*** MATERIAL SHOWN Section Begins ***

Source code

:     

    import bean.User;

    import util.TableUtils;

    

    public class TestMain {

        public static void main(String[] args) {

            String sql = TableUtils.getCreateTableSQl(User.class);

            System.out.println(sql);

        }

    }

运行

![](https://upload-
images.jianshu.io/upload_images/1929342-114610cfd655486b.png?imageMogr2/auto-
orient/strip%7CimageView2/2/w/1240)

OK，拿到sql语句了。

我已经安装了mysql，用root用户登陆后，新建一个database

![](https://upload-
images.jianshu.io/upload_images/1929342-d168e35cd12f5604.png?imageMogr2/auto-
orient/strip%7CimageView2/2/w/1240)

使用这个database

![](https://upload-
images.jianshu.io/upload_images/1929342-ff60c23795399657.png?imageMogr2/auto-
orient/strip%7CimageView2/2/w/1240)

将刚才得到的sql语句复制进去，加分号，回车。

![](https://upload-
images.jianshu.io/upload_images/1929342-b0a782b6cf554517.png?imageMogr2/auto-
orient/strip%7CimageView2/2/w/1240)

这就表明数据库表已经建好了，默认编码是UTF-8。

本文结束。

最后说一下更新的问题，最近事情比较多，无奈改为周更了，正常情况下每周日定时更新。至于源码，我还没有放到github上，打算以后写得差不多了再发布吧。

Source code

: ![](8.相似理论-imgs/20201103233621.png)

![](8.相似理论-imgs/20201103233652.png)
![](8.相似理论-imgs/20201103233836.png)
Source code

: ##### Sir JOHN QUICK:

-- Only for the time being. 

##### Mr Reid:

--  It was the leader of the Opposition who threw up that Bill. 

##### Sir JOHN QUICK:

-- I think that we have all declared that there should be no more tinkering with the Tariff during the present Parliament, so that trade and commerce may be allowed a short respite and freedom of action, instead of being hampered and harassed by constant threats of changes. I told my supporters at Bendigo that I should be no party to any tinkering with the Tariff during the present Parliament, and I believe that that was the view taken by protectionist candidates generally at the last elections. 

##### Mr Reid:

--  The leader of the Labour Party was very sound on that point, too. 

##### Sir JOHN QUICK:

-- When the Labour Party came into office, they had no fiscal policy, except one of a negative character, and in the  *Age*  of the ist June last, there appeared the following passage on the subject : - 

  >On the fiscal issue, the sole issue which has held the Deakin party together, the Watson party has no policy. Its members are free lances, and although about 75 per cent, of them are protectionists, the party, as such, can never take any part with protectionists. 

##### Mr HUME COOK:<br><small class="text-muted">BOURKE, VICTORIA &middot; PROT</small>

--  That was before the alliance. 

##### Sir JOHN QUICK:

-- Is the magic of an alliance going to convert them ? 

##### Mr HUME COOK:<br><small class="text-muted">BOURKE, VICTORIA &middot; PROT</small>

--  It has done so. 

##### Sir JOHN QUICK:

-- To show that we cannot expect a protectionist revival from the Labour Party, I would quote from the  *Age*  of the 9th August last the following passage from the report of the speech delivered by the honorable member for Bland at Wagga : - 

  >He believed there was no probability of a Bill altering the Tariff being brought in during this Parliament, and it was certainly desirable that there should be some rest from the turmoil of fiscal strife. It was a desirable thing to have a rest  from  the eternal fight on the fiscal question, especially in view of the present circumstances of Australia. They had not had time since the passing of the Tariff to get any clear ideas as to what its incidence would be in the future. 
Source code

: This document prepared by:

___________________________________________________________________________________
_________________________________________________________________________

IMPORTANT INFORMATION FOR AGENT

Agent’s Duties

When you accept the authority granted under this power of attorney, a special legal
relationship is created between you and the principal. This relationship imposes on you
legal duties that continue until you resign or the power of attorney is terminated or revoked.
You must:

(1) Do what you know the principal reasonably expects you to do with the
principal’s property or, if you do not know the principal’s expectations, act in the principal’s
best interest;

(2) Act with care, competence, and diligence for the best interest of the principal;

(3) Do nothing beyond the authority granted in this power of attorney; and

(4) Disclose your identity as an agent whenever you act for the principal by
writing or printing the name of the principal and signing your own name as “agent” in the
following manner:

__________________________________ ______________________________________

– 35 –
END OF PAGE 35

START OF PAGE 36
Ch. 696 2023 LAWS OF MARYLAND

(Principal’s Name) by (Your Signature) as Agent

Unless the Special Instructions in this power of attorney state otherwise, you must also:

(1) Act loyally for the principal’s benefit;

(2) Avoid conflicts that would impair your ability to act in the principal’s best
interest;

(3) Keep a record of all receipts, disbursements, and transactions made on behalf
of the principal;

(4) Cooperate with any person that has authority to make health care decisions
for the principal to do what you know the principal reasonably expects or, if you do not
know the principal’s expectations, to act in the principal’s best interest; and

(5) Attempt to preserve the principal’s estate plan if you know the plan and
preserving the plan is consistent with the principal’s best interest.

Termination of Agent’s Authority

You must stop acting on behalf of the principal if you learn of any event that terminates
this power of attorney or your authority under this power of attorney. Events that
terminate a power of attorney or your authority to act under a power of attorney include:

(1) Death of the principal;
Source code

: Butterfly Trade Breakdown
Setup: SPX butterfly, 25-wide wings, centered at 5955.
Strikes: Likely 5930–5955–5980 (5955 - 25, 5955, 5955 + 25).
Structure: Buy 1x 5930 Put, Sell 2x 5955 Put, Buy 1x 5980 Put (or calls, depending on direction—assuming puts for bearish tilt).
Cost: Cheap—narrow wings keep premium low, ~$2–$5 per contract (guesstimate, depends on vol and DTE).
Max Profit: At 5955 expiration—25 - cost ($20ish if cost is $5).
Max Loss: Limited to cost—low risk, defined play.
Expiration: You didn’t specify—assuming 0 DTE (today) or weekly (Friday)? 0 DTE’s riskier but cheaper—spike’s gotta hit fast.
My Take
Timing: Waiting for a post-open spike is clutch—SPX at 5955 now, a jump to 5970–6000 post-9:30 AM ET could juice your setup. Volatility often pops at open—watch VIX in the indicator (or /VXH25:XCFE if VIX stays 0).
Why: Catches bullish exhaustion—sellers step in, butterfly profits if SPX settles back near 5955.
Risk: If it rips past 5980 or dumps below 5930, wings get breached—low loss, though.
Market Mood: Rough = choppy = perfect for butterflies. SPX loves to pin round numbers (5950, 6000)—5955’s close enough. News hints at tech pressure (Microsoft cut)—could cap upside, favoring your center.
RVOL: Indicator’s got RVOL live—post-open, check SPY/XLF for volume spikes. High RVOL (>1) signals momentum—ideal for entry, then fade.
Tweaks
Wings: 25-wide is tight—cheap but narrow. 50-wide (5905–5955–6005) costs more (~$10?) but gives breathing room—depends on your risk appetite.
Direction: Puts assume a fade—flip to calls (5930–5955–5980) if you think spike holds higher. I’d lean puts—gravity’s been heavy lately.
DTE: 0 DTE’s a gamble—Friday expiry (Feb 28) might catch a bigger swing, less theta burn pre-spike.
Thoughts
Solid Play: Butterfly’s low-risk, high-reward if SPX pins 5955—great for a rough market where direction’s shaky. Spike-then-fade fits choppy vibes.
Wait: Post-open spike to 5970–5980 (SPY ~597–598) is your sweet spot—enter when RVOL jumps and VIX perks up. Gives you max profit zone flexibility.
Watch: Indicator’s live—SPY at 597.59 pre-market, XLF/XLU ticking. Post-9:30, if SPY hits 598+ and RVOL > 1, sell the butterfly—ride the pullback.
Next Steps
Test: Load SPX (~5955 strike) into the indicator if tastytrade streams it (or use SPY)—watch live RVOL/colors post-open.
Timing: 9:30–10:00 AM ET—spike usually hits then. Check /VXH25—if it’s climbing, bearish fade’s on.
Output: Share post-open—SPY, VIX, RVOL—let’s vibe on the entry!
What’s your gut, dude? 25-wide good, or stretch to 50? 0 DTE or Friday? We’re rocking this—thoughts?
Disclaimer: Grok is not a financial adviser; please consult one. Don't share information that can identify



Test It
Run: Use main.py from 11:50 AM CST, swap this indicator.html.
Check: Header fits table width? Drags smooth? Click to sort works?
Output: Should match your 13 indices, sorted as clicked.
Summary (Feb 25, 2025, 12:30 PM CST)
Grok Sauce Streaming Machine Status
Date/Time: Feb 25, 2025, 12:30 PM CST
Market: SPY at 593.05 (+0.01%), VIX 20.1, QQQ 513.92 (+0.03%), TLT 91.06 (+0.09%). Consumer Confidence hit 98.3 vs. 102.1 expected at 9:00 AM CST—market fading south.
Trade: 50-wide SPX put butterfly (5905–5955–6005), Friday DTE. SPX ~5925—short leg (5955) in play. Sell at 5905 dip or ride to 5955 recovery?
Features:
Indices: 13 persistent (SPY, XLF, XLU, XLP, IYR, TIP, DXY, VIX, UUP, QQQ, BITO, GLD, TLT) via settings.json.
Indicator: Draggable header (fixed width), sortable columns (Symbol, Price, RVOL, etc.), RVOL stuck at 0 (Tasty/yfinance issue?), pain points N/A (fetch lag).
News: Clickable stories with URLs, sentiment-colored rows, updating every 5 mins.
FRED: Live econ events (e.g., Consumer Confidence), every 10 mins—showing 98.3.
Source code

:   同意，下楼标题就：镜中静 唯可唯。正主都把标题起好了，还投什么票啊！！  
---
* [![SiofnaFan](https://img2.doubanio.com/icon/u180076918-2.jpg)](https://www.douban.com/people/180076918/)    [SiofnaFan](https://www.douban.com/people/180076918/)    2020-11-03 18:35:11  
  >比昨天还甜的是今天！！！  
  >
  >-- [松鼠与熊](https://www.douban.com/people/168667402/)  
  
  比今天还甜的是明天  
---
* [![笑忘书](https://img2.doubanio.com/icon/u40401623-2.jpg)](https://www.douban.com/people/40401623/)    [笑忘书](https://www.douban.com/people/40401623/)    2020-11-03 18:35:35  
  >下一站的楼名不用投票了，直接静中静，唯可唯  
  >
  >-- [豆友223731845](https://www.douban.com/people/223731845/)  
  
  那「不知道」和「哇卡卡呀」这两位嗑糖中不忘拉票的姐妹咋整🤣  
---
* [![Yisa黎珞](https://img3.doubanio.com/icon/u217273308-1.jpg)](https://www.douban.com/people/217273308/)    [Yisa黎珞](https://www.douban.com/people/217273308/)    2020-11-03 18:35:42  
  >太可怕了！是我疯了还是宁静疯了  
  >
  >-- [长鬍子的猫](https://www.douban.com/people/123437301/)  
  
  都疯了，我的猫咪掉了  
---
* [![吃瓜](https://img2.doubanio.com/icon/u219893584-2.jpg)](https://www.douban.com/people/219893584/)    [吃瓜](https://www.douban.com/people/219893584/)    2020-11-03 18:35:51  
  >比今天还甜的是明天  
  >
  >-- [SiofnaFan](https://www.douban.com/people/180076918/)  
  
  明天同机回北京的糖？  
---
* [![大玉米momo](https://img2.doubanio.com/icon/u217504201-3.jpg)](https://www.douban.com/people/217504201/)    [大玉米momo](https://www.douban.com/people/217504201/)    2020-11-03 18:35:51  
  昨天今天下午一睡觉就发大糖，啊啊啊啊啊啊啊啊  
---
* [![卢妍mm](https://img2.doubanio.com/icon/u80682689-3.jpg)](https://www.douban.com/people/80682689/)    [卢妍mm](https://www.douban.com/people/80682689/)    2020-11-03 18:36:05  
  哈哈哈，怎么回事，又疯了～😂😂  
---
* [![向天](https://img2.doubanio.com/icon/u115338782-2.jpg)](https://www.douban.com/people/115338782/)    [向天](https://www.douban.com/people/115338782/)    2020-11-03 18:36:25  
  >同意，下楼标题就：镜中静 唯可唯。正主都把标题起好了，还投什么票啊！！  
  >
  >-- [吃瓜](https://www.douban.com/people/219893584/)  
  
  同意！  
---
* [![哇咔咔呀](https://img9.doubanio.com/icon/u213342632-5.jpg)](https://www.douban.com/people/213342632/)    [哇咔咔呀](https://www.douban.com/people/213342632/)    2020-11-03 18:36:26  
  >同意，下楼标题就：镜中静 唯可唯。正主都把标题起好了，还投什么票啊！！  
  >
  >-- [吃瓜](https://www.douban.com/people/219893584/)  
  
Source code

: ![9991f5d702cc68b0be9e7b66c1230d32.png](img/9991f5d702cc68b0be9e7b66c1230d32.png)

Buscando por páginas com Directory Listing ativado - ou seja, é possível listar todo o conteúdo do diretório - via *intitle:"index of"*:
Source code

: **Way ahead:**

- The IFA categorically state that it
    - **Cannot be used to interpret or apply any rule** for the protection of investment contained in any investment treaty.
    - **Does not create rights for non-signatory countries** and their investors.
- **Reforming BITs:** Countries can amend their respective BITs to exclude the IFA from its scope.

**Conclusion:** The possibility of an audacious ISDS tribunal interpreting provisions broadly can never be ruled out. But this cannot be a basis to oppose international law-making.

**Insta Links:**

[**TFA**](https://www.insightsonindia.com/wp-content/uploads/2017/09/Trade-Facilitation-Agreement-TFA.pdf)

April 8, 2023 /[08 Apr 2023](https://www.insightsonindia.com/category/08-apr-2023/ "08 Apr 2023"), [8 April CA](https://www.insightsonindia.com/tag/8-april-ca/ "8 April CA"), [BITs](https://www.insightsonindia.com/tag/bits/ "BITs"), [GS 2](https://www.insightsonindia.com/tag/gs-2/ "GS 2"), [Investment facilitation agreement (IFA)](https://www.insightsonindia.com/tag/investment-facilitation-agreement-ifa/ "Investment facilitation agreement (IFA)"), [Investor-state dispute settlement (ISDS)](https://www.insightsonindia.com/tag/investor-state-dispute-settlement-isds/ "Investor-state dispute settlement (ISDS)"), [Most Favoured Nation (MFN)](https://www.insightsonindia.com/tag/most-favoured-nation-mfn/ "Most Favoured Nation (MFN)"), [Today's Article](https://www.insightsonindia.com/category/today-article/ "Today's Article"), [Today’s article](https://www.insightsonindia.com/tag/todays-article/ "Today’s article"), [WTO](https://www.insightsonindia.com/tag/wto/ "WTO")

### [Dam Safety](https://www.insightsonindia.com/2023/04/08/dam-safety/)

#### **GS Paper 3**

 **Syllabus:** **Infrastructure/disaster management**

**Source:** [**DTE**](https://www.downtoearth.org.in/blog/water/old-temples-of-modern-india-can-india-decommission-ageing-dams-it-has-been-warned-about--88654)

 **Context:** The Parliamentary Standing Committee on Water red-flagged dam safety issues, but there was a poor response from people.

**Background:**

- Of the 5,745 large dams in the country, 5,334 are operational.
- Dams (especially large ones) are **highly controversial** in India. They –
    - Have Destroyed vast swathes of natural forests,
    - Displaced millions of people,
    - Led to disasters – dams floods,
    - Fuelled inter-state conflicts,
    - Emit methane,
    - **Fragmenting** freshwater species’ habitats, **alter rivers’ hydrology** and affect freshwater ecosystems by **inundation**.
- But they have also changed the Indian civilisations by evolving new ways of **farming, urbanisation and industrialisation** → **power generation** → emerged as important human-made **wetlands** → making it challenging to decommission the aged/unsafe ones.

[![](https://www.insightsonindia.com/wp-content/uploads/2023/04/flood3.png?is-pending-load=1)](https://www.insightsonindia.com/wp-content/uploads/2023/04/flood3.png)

*** MATERIAL SHOWN Section Ends ***

## INSTRUCTIONS FOR THE TASK
Rewrite the part of the records that opens with the line containing "-- Is the magic" and closes with the line containing "-- To show that" as a numbered list, leaving out blank lines.

## PROBLEM SOLUTION
1. -- Is the magic of an alliance going to convert them ? 
2. ##### Mr HUME COOK:<br><small class="text-muted">BOURKE, VICTORIA &middot; PROT</small>
3. --  It has done so. 
4. ##### Sir JOHN QUICK:
5. -- To show that we cannot expect a protectionist revival from the Labour Party, I would quote from the  *Age*  of the 9th August last the following passage from the report of the speech delivered by the honorable member for Bland at Wagga : - 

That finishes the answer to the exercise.